Доктор слегка ошеломлён; он поворачивается на стуле и испытующе смотрит на пастора прихода.
- Уа? - произносит он, словно не имея представления, о чём речь. - Она давным-давно умерла. Разве я тебе тогда не сообщил об этом? Она прислала телеграмму, в которой говорилось, что она умерла. Будем надеяться, что она не прячется где-нибудь в Париже или Швейцарии.
Пастор Иона:
- Помнится, в последний раз, когда ты был здесь, ты сказал, что собираешься совершить с ней чудо.
Доктор Сингманн:
- Я так сказал?
Пастор Иона:
- Ну и что получилось?
Доктор Сингманн:
- Я превратил её в рыбу.
Пастор Иона:
- Чёрт возьми! Как тебе это удалось?
Доктор Сингманн:
- Nous sommes en route pour l'epagogique et l'astrobiologie.
Пастор Иона:
- Я не говорю по-французски тоже.
Доктор Сингманн:
- Я занимаюсь эпагогикой и биоастрологией.
Пастор Иона:
- Не может быть!
Доктор Сингманн:
- Мы порождаем жизнь. При помощи биотелекинеза мы переносим жизнь из одного тела в другое. С помощью биоастрорадиофонии - между планетами. Я путешествую с детерминаторами трёх сторон света, а сам представляю четвёртую. Мы уже проводили эксперименты на рыбах. Мы хотим превращать людей в рыб, а рыб в людей. Мы уже достигли значительного прогресса. Мы уже воскрешаем к жизни не только мёртвых насекомых, но и мальков рыб недельного возраста и даже гольянов. В Америке у нас целая коллекция как насекомых, так и простейших позвоночных, которых мы воскресили. Используя специальные методы, мы надеемся начать продлевать жизнь до трёх тысяч лет. В один прекрасный день мы оживим египетские мумии. Всё это базируется космобиологических принципах. Мы научились межгалактическому общению.
Пастор Иона:
- Съем-ка я ещё палтуса. (Нижеподписавшемуся.) Ешьте, ешьте, не стесняйтесь, юноша. Пока рыба не ожила. Ты великолепный рассказчик, Мунди. Продолжай дальше.

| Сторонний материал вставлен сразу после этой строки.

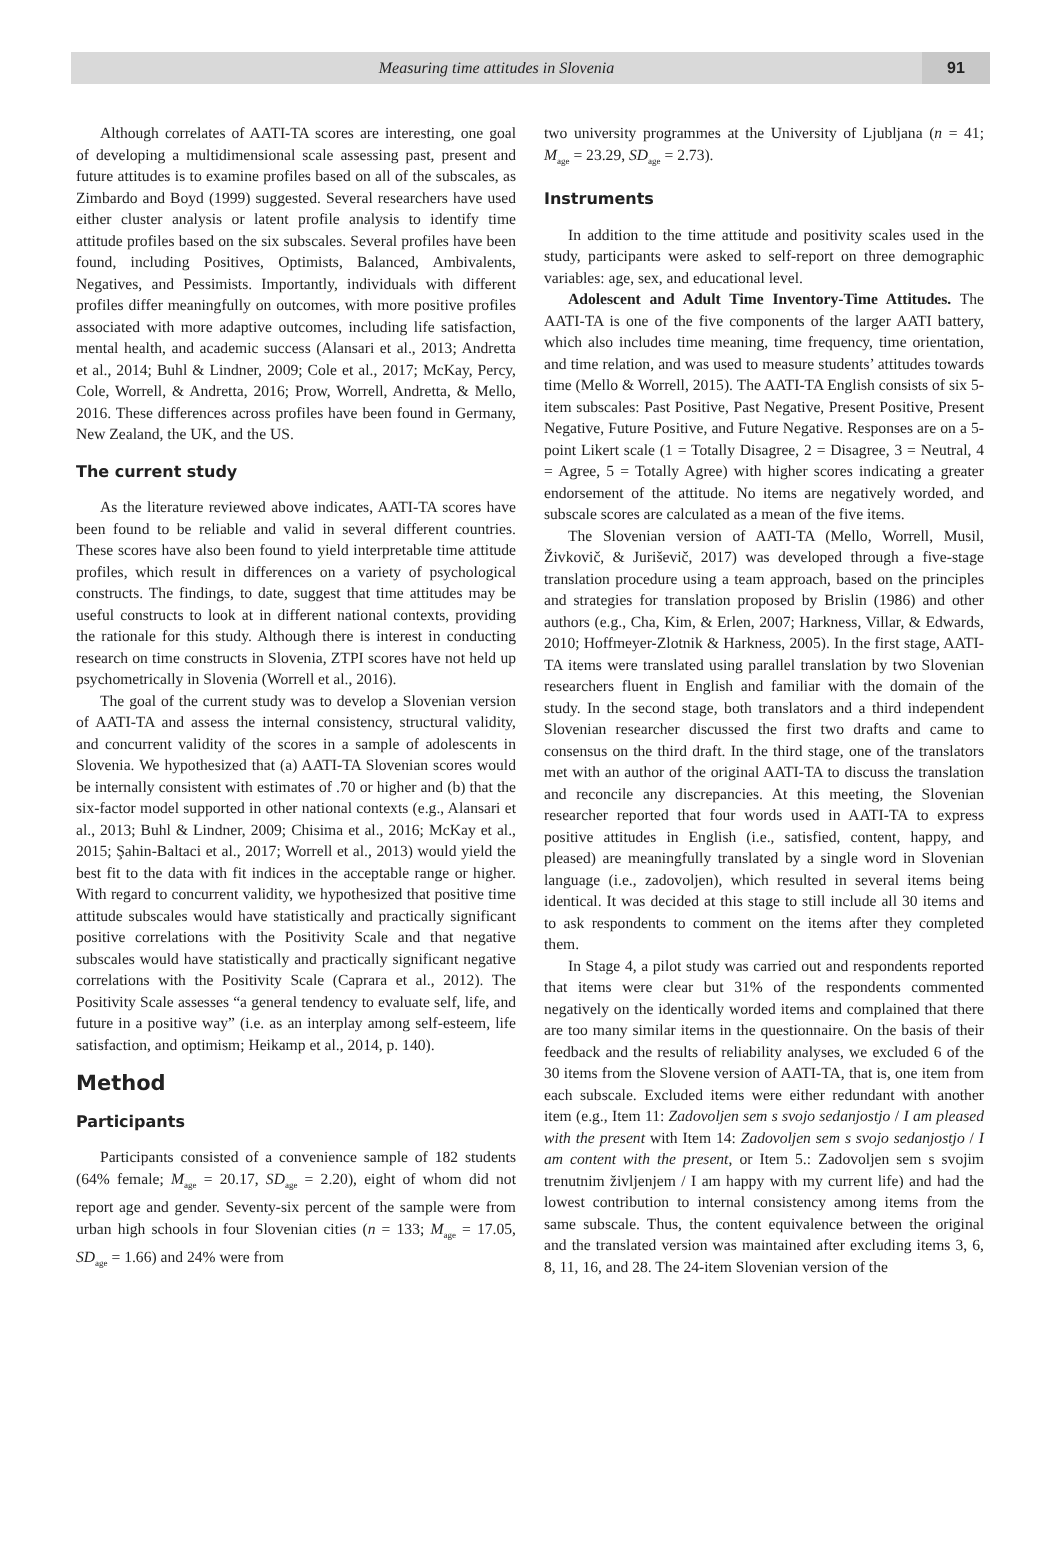Measuring time attitudes in Slovenia
91
Although correlates of AATI-TA scores are interesting, one goal of developing a multidimensional scale assessing past, present and future attitudes is to examine profiles based on all of the subscales, as Zimbardo and Boyd (1999) suggested. Several researchers have used either cluster analysis or latent profile analysis to identify time attitude profiles based on the six subscales. Several profiles have been found, including Positives, Optimists, Balanced, Ambivalents, Negatives, and Pessimists. Importantly, individuals with different profiles differ meaningfully on outcomes, with more positive profiles associated with more adaptive outcomes, including life satisfaction, mental health, and academic success (Alansari et al., 2013; Andretta et al., 2014; Buhl & Lindner, 2009; Cole et al., 2017; McKay, Percy, Cole, Worrell, & Andretta, 2016; Prow, Worrell, Andretta, & Mello, 2016. These differences across profiles have been found in Germany, New Zealand, the UK, and the US.
The current study
As the literature reviewed above indicates, AATI-TA scores have been found to be reliable and valid in several different countries. These scores have also been found to yield interpretable time attitude profiles, which result in differences on a variety of psychological constructs. The findings, to date, suggest that time attitudes may be useful constructs to look at in different national contexts, providing the rationale for this study. Although there is interest in conducting research on time constructs in Slovenia, ZTPI scores have not held up psychometrically in Slovenia (Worrell et al., 2016).
The goal of the current study was to develop a Slovenian version of AATI-TA and assess the internal consistency, structural validity, and concurrent validity of the scores in a sample of adolescents in Slovenia. We hypothesized that (a) AATI-TA Slovenian scores would be internally consistent with estimates of .70 or higher and (b) that the six-factor model supported in other national contexts (e.g., Alansari et al., 2013; Buhl & Lindner, 2009; Chisima et al., 2016; McKay et al., 2015; Şahin-Baltaci et al., 2017; Worrell et al., 2013) would yield the best fit to the data with fit indices in the acceptable range or higher. With regard to concurrent validity, we hypothesized that positive time attitude subscales would have statistically and practically significant positive correlations with the Positivity Scale and that negative subscales would have statistically and practically significant negative correlations with the Positivity Scale (Caprara et al., 2012). The Positivity Scale assesses “a general tendency to evaluate self, life, and future in a positive way” (i.e. as an interplay among self-esteem, life satisfaction, and optimism; Heikamp et al., 2014, p. 140).
Method
Participants
Participants consisted of a convenience sample of 182 students (64% female; M<sub>age</sub> = 20.17, SD<sub>age</sub> = 2.20), eight of whom did not report age and gender. Seventy-six percent of the sample were from urban high schools in four Slovenian cities (n = 133; M<sub>age</sub> = 17.05, SD<sub>age</sub> = 1.66) and 24% were from
two university programmes at the University of Ljubljana (n = 41; M<sub>age</sub> = 23.29, SD<sub>age</sub> = 2.73).
Instruments
In addition to the time attitude and positivity scales used in the study, participants were asked to self-report on three demographic variables: age, sex, and educational level.
Adolescent and Adult Time Inventory-Time Attitudes. The AATI-TA is one of the five components of the larger AATI battery, which also includes time meaning, time frequency, time orientation, and time relation, and was used to measure students’ attitudes towards time (Mello & Worrell, 2015). The AATI-TA English consists of six 5-item subscales: Past Positive, Past Negative, Present Positive, Present Negative, Future Positive, and Future Negative. Responses are on a 5-point Likert scale (1 = Totally Disagree, 2 = Disagree, 3 = Neutral, 4 = Agree, 5 = Totally Agree) with higher scores indicating a greater endorsement of the attitude. No items are negatively worded, and subscale scores are calculated as a mean of the five items.
The Slovenian version of AATI-TA (Mello, Worrell, Musil, Živkovič, & Juriševič, 2017) was developed through a five-stage translation procedure using a team approach, based on the principles and strategies for translation proposed by Brislin (1986) and other authors (e.g., Cha, Kim, & Erlen, 2007; Harkness, Villar, & Edwards, 2010; Hoffmeyer-Zlotnik & Harkness, 2005). In the first stage, AATI-TA items were translated using parallel translation by two Slovenian researchers fluent in English and familiar with the domain of the study. In the second stage, both translators and a third independent Slovenian researcher discussed the first two drafts and came to consensus on the third draft. In the third stage, one of the translators met with an author of the original AATI-TA to discuss the translation and reconcile any discrepancies. At this meeting, the Slovenian researcher reported that four words used in AATI-TA to express positive attitudes in English (i.e., satisfied, content, happy, and pleased) are meaningfully translated by a single word in Slovenian language (i.e., zadovoljen), which resulted in several items being identical. It was decided at this stage to still include all 30 items and to ask respondents to comment on the items after they completed them.
In Stage 4, a pilot study was carried out and respondents reported that items were clear but 31% of the respondents commented negatively on the identically worded items and complained that there are too many similar items in the questionnaire. On the basis of their feedback and the results of reliability analyses, we excluded 6 of the 30 items from the Slovene version of AATI-TA, that is, one item from each subscale. Excluded items were either redundant with another item (e.g., Item 11: Zadovoljen sem s svojo sedanjostjo / I am pleased with the present with Item 14: Zadovoljen sem s svojo sedanjostjo / I am content with the present, or Item 5.: Zadovoljen sem s svojim trenutnim življenjem / I am happy with my current life) and had the lowest contribution to internal consistency among items from the same subscale. Thus, the content equivalence between the original and the translated version was maintained after excluding items 3, 6, 8, 11, 16, and 28. The 24-item Slovenian version of the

Доктор Сингманн вытаскивает кожаный портсигар с длинными сигарами "Корона":
- Джон, не хочешь покурить "Генри Клей"?
Пастор Иона:
- По мне, лучше рыба. Как по-гречески будет "сушёный палтус"? Ну, ну, дружище! Но если Уа стала теперь рыбой и одновременно околачивается в Париже или Швейцарии, то как возможно вернуть её в её прежнее состояние?
Доктор Сингманн:
- Человек может быть собственным привидением и блуждать в различных местах, порой во многих местах одновременно. Возможно, я где-то совершил ошибку. Привидение это всегда плод неудачной работы; привидение это результат неудавшегося воскрешения, тень некогда живого образа, нечто вроде аборта во вселенной.
Пастор Иона:
- О да, вселенная, дети мои, как говаривал покойный пастор Йенс, - дабы что-то сказать. Почему бы тебе не предложить юноше-теологу чего-нибудь покурить?
К счастью, нижеподписавшийся был полностью проигнорирован в этом отношении; хорош бы я был сейчас, если бы вдруг решился попыхкать "Генри Клеем". В этой компании, превосходившей меня во всех отношениях, я был готов стать невидимкой, раствориться в воздухе после каждого отпускаемого мне и незаслуженного комплимента. Я сидел несколько позади гостя, едва успевая менять катушки в тихо жужжащем магнитофончике в кармане моей куртки. К сожалению, в течение длительного времени запись разговора то и дело, с тридцатисекундными интервалами, прерывается блеянием - это на улице вышеупомянутая овца искала своего ягнёнка.
Пастор Иона:
- Что ж, старина, как всегда должен признать: где ты, там и великие свершения. В этот раз, воскрешение рыбы?
Доктор Сингманн:
- Именно так. Это было три года назад. Я был здесь, в Блафелдаре, когда пришла телеграмма с извещением о смерти Уа. Естественно, я тут же отправился на рыбалку. Несколькими минутами позже я поймал самого большого лосося, какой когда-либо попадался мне на крючок во всех реках мира. Лосось сражался так энергично, что удочка треснула пополам, и он уплыл прочь с обломком удилища. Вечером мы нашли эту рыбу далеко вниз по течению - там, где леска с зацепилась за выступающий камень. Это была самка лосося. Она весила 20 кило. Я сохранил эту рыбу. Я понял, что это была особенная рыба со специальной миссией. А теперь я приехал сюда со своими тремя детерминаторами.
Пастор Иона:
- Это правда, что они - спасители мира? Или они апостолы?